その様子が可愛らしく思われたため、思わず微笑みが零れたけれど、同じようにザビリアも微笑ましいと思ったのか笑い声を上げた。
「ふふふ、僕と主がこの地を旅立つにあたり、生まれたてのような綺麗な姿と、しばらく消えない防御効果を与えられるなんて、……これは僕も予想しなかったな」
「……ギャ!」
「……ャ!!」
竜たちが弱々しく何事かを主張していると、ザビリアがおかしそうに頷く。
「ああ、そうだね、フィーアが最初にこの魔法を行使すれば、話は簡単だったと思うが、それをやらないところが僕の主なんだよね」
というか、この魔法は明らかにやり過ぎだし、お前たちがフィーアに心酔し過ぎても困るから、事前に分かっていたら止めていたけど、とザビリアは続けて、竜たちから短い反論の声をもらっていた。
ひとしきり竜たちと会話をした後、ザビリアはご機嫌な様子で私を見上げた。
「フィーア、全ての竜たちはフィーアを守護するし、僕があなたに同行することに賛成のようだよ」
「……それはまた、信じられないほど物分かりがよくなったわね」
何だかんだで、最終的には上手に竜たちをまとめ上げるザビリアの手腕に感心していると、後ろでカーティスがぽつりと呟くのが聞こえた。

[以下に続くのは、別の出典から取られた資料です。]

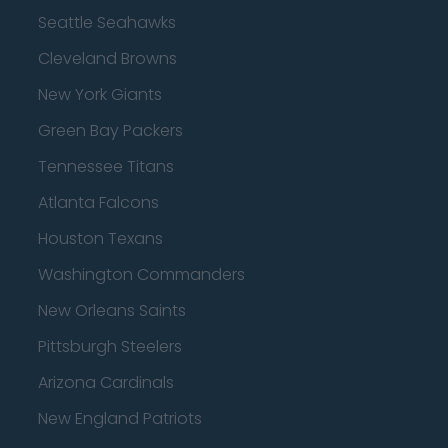
Seattle Seahawks
Cleveland Browns
New York Giants
Green Bay Packers
Tennessee Titans
Atlanta Falcons
Houston Texans
Washington Commanders
New Orleans Saints
Pittsburgh Steelers
Arizona Cardinals
New England Patriots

「契約もなしに、全ての竜がフィー様の味方になることを申し出るとは。……従魔というのは、300年前になかった新しい考えだ。もしかしたら、私たちは正しい在り方を理解しておらず、『聖女』によって完成するものかもしれないな」
……相変わらず、私贔屓が過ぎるカーティスのセリフなのだった。
そうして、私たちは竜たちにお別れを告げると、ザビリアとともに霊峰黒嶽を後にした。